Their submission to the proposed 2015-2016 South Gippsland Shire Council Annual Budget was one of the very few to be approved by Council at the Special Meeting of Council last Wednesday.
Much to the delight of Cathy Giles from the Sandy Point Community Group, who attended Wednesday’s meeting, a majority of Councillors agreed to what was requested, voting to include up to $20,000 in the Budget for the trail “to fund investigative work that includes undertaking a cultural heritage assessment, title boundary assessments, preliminary design and scoping work”.
Cr Lorraine Brunt’s was the lone voice in opposition to the motion, which was moved by Cr Kieran Kennedy and seconded by fellow Coastal Promontory ward councillor Mohya Davies.

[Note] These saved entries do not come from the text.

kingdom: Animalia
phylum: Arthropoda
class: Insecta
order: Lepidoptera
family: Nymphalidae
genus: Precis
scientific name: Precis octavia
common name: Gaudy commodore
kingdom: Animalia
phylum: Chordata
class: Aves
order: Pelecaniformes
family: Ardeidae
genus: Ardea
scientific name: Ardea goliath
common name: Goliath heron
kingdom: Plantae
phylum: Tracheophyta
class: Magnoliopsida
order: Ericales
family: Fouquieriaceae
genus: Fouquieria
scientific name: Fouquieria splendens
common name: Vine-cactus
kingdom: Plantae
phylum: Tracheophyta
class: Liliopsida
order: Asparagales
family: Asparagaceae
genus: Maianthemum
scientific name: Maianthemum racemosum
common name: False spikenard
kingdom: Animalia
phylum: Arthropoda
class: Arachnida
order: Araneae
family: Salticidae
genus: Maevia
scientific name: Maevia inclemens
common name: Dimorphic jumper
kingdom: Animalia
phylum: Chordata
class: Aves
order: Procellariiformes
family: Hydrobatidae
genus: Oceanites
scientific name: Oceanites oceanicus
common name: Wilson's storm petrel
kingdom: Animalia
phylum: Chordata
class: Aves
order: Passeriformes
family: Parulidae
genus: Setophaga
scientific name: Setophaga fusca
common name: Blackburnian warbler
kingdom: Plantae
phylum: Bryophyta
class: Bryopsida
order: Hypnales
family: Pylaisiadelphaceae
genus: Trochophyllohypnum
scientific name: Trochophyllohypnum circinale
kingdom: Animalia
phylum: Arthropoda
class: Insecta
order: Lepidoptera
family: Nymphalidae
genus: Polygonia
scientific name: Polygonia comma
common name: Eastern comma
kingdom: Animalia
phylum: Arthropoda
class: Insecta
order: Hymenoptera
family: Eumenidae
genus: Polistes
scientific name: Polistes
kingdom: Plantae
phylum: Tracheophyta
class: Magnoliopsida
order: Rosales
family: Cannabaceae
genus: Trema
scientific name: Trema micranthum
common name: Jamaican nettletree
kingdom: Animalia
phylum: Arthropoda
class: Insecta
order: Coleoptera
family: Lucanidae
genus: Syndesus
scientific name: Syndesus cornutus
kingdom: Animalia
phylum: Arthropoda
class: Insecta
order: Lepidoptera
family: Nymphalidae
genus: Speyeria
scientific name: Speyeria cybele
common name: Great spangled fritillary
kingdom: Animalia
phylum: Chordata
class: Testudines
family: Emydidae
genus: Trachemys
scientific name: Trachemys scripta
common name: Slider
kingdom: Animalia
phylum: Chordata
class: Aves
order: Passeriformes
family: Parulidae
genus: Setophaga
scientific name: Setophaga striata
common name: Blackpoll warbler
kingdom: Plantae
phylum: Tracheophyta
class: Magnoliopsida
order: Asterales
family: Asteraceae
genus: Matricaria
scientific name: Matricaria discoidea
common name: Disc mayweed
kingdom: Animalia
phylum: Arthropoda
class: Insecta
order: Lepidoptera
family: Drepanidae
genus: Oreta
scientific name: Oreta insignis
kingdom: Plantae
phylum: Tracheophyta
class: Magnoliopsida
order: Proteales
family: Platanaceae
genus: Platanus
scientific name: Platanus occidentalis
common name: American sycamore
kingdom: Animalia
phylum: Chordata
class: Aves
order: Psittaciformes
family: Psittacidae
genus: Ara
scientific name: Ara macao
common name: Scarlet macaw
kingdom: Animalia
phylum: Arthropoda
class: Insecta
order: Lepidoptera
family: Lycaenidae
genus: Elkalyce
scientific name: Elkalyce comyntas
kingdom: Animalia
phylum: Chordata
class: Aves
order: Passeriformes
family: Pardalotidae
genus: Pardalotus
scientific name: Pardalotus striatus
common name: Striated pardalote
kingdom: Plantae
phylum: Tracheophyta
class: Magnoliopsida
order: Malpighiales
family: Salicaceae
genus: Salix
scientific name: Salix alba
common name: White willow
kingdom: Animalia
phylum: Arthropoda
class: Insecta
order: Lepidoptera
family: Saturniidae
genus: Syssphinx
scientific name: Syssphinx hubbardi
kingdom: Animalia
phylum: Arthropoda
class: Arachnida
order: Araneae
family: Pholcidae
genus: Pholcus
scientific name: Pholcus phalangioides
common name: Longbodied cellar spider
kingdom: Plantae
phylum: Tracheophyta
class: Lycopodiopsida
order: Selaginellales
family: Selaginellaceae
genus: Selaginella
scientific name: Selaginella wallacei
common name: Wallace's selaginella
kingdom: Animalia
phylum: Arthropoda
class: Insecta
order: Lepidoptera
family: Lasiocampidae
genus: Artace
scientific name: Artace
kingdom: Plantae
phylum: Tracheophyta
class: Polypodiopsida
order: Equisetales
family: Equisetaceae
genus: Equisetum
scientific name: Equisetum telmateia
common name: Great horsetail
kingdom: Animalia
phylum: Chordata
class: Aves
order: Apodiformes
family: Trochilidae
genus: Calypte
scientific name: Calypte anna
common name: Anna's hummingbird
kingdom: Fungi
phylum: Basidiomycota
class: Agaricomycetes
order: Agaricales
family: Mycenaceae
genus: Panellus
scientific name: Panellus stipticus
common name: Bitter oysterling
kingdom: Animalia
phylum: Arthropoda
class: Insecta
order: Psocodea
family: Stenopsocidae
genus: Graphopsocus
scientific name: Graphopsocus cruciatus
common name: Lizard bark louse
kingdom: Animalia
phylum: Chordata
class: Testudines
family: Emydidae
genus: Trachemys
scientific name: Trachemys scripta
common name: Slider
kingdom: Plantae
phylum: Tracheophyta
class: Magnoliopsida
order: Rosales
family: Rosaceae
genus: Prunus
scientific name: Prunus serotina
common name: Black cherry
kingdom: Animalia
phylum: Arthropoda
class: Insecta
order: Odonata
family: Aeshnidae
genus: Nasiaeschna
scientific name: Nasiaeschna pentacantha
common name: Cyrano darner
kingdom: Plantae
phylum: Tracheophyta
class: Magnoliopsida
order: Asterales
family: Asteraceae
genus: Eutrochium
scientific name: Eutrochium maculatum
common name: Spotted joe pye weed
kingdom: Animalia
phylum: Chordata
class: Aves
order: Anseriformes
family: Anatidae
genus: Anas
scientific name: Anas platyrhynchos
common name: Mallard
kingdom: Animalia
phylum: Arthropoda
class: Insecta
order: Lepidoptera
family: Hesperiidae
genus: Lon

“What’s the use of having a Paths and Trails Strategy if projects such as this, which are not on it, are allowed to jump the queue?” wondered Cr Brunt.
Her argument fell on deaf ears, as did the advice from council officers, who suggested in their report to Council that providing funding for the request would be premature as Council is yet to revise the Paths and Trails Strategy or assess the suitability of the trail for inclusion in the revised strategy.
A walk would be magnificent, said Cr Kennedy, arguing that local coastal areas face an inundation of visitors and there is a distinct lack of infrastructure to cater for them. He insisted the term to be used was “manoeuvring” and not “jumping the queue”.
Cr Davies said that it was an oversight not to have had the shared trail on the Paths and Trails Strategy in the first place. She argued that there was strong support for it from the Sandy Point and Waratah Bay communities, as well as from the Department of Environment, Land, Water and Planning (DELWP), and the path would be well used. She said it was a question of “creating the sort of useable infrastructure this shire needs”.
Crs Jim Fawcett and Bob Newton both expressed some reservations about approving a project which was essentially being allowed to “jump the queue” but said they would vote for it anyway. Cr Fawcett said he was also concerned about the lack of documentation, but he would put aside his concerns because “we do need to do something for our coastal areas”.
Cr McEwen said he was a supporter of the initiative and would vote for it. His reasoning? Council, he said, was saying “no” to predominantly all the Budget submissions, and to say “yes” to something would show that the S223 submission process worked.
When it came to the vote, whatever the reasoning on the part of each Councillor, the backers of the proposed shared trail got their way.